TEXT SECTION
▼
Telescope Comparison
Celestron EdgeHD 8" + CGX vs Celestron RASA 8"
The Celestron EdgeHD 8" + CGX is a complete setup. The Celestron RASA 8" needs a mount before it's usable.
First light
Celestron · 203mm · £2,999
The automated deep-sky platform
- 203mm schmidt-cassegrain on a computerised mount with motorised tracking
- Good for: Moon, planets, bright nebulae, star clusters, and deep-sky objects
- GoTo system finds any object in its database after initial star alignment — no star atlas needed
- Tracking motors keep objects centred as Earth rotates — useful above 100×, essential for photography
- 28kg total — requires a fixed garden spot or car transport
Celestron · 203mm · £1,799
The custom-rig optical tube
- 203mm schmidt-cassegrain — optical tube only, no mount included
- 406mm focal length at f/2
- Requires a compatible mount before you can observe anything
- Best for: observers who already own a suitable mount or are building a specific imaging rig
- Not a complete purchase — budget at least £100–300 extra for a mount before observing
The full picture
The numbers that separate these two scopes — and what they mean at the eyepiece.
▲
(Stored data)
▼
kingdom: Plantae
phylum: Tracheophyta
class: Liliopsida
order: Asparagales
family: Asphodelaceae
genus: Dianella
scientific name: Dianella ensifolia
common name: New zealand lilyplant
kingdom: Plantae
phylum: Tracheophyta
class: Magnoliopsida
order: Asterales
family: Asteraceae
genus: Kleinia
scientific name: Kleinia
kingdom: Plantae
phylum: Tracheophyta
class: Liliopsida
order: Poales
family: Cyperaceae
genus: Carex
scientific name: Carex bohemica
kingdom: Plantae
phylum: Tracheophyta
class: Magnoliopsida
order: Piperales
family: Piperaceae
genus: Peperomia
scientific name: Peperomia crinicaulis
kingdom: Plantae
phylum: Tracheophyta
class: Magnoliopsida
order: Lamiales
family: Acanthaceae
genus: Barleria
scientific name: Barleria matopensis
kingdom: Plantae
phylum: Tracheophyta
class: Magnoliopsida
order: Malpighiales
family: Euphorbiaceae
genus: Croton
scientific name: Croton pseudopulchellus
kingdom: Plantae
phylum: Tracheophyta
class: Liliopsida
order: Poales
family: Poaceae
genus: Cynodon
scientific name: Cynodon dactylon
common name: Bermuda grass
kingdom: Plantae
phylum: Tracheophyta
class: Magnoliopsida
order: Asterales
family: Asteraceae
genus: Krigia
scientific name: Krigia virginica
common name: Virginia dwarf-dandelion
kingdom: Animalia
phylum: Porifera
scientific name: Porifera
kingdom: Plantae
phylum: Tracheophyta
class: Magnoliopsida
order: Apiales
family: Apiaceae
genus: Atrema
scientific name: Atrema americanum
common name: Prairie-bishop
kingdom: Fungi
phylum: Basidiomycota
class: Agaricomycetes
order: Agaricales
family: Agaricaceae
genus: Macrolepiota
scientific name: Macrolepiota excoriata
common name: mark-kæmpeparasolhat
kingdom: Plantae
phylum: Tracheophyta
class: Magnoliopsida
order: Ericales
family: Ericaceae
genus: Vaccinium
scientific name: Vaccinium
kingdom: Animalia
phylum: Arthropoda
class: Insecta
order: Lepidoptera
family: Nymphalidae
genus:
▲
SET OF TASKS
(1) Output the rows word for word, starting with the line that contains "common name: mark-kæmpeparasolhat" and ending with the last of the rows.
(2) Pick up the telescope comparison after its last sentence and keep writing.

OUTPUTS IN ORDER
(1)
common name: mark-kæmpeparasolhat
kingdom: Plantae
phylum: Tracheophyta
class: Magnoliopsida
order: Ericales
family: Ericaceae
genus: Vaccinium
scientific name: Vaccinium
kingdom: Animalia
phylum: Arthropoda
class: Insecta
order: Lepidoptera
family: Nymphalidae
genus:

(2)
Aperture
Equal light-gathering. Aperture won't settle this comparison — the mount, focal ratio, and observing experience are what differ.
Focal length
Celestron EdgeHD 8" + CGX's longer focal length reaches higher magnification with the same eyepiece — better reach for planetary detail. Celestron RASA 8"'s shorter focal length gives a wider true field — better for large open clusters and extended nebulae.
Focal ratio
Celestron RASA 8"'s faster f/2 delivers wider fields with any eyepiece — better for open clusters and large nebulae. Celestron EdgeHD 8" + CGX's f/10 provides more magnification per eyepiece — better for fine planetary detail.
Mount type
Celestron RASA 8" has no mount — add a compatible mount before you can observe. Celestron EdgeHD 8" + CGX is a complete ready-to-use system.
Weight (OTA)
Similar optical tube weight. Any portability difference between these setups comes from the mount, not the tube itself.
Optical design
Both Schmidt-Cassegrain designs — versatile, compact, good for planets and deep-sky. Differences come from aperture and mount.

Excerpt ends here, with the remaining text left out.